Гёльдерлин утверждает первенство разделения человека на «Я» и на чуждое ему бытие и говорит, что разделение делает возможным само «Я»; его самое первое появление – возможность «сказать»: Я! – это всё равно, что утвердить самосознание. Таким образом, «только через это становятся возможными сами субъект и объект». Гёльдерлин ставит это первое разделение в начале и в конце текста: он вводит идею «коренного разделения», подчёркивает, что тезис «Я есть Я» есть «пример, более соответствующий данному «концепту» коренного разделения». Здесь нет, таким образом, первоначальной подлинности, а также «самоопределения»; предложение, суждение и разделение, взятые в их «тотальности», влекут за собой «дробление», раскол или коренной переход, который создаёт «Я» в своей подлинности и свободе, т.е. как «самосознание»; переход предшествует «подлинности», которая сама по себе выступает исключительным проявлением процесса разделения или изначального раскола. Абсолютное «Я», таким образом, есть ничто иное, как выражение и часть подлинности бытия, которая предшествует расколу или различию бытия.
Но это ещё далеко не всё. Анализ Гёльдерлина имеет цель, которая до сего момента ещё не была представлена: думать о каком-то ином единении субъекта и объекта, или о другом их взаимодействии, «взаимодействии более радикальном, чем подлинность», о связности, где субъект и объект достигают, наконец, объединения в том виде, в каком невозможно приступить к разделению, не изменяя сущности того, что должно быть всё же разделено.
Это радикальное единение Гёльдерлин именует как «Бытие»: «именно здесь и больше нигде можно говорить о бытии чистом и простом»[34]. Здесь можно лицезреть последнюю близость к Фихте, поскольку бытие, согласно Фихте, также является единством – единством положения и противопоставления субъекта и объекта. На самом же деле близость выступает местом более радикального удаления. Там, где Фихте задаёт непосредственное единство бытия, как абсолютное основоположение, которое может устанавливать только «Я», Гёльдерлин без раздумья противопоставляет единство непосредственному «единству бытия». Бытие больше не воспринимается в рамках субъекта, самоопределения и подлинности Я. Оно предшествует позиции и оппозиции, не говоря уже о примирении или возвышении. Другими словами, оно предшествует диалектической возможности в том её измерении, где делает возможной игру подлинности и противопоставления.

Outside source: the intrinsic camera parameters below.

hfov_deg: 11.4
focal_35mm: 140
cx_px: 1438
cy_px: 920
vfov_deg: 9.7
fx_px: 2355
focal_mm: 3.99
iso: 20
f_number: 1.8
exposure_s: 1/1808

Размышляя о бытии в его непосредственном единстве, Гёльдерлин одновременно переступает границы кантовской философии и берущего отсюда своё начало идеалистического представления; он обстоятельно знакомится с «тезисом Канта о бытии», отклоняясь от субъективистской, идеалистической и диалектической интерпретации бытия.

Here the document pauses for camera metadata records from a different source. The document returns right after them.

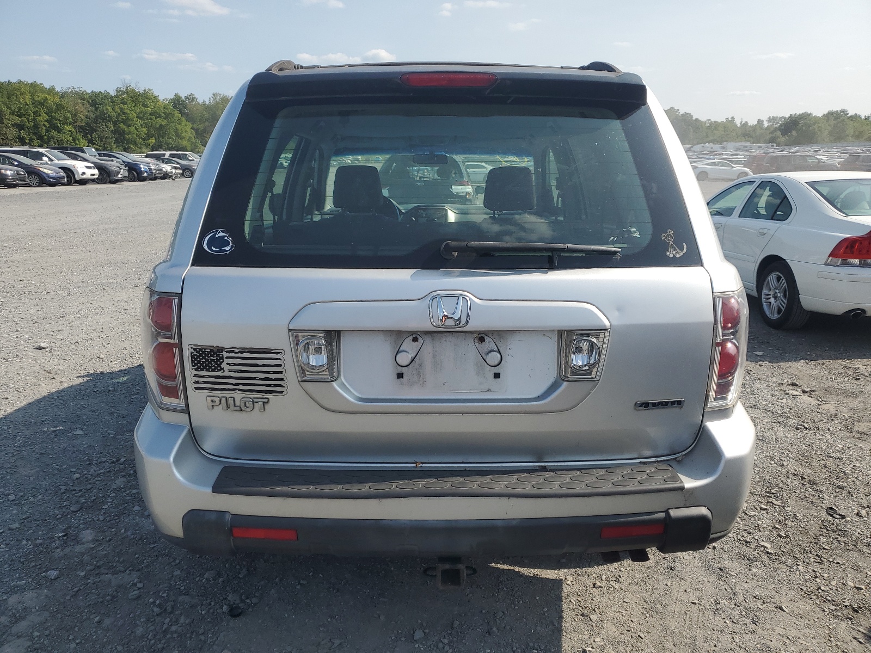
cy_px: 326
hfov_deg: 67.3
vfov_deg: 53.1
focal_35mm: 26
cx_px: 436
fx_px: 654
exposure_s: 1/2500
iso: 50
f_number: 1.5
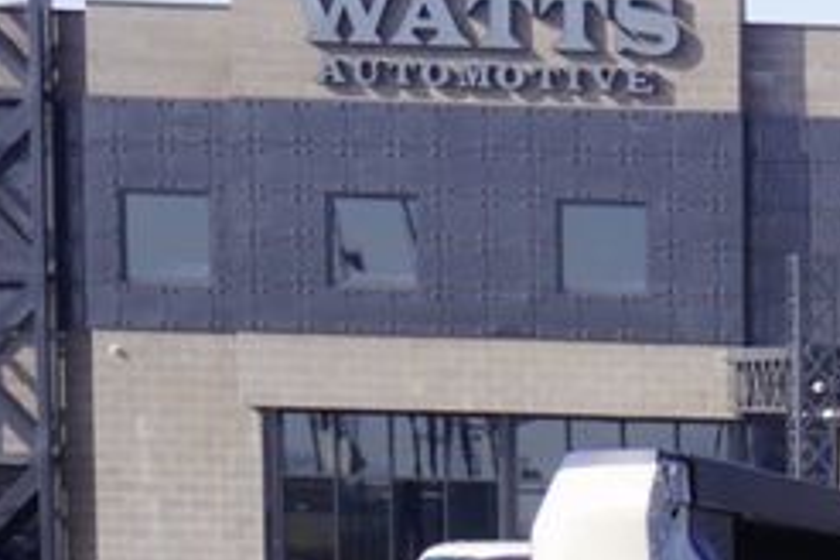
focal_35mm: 200
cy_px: 1134
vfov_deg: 6.6
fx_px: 4666
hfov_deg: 9.5
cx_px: 1738
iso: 100
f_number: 9
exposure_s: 1/100
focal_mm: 32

Таким образом, существует непосредственное единство бытия, единство, состоящее в том, что Гёльдерлин, вместе с Шеллингом, отдаляясь от спекулятивного философского определения бытия, называет его «интеллектуальной интуицией». Гёльдерлин не довольствуется изменением «диалектики тождества и различия»; он пытается осмыслить бытие или настоящее в единстве, которое предшествует «тождеству» и «различию»; ведь бытие более укоренено, «более фундаментально, чем вся основа мысли»; т.е. «Бытие», которое подразумевает более радикальное единство и различие, игру принадлежности и «различия» настоящего, не в состоянии освоить никакая диалектика. Стоит ли вообще надеяться, что уникальное в своём роде древнегреческое слово Гераклита, пересекающее эпоху Гипериона, причём еще более решительно, чем слово Платона, поможет нам вернуть эту утраченную игру, игру как нечто то, что отсылает нас к предельному выражению самого смысла вещей и процессов. Ведь и сама игра есть выражение предельно-смыслового смысла событий и явлений
Игра принадлежности и различия, согласия и отказа, нужды и изобилия, начала и конца является «соединением более человеческим», чем всё то, что только подготавливает нашу мирскую жизнь. Это – как раз именно та игра тождества в различии, согласия в разногласии, которую предусматривает программа «Метрической версии». Эта версия предусматривает правдивость кантовской философии, очевидность прекрасного и возвышенного, возникновения прекрасного и возвышенного как чувства пробуждения метафорического, как возникновения бытия на месте его встречи с духовно завершившимся человеческим родом.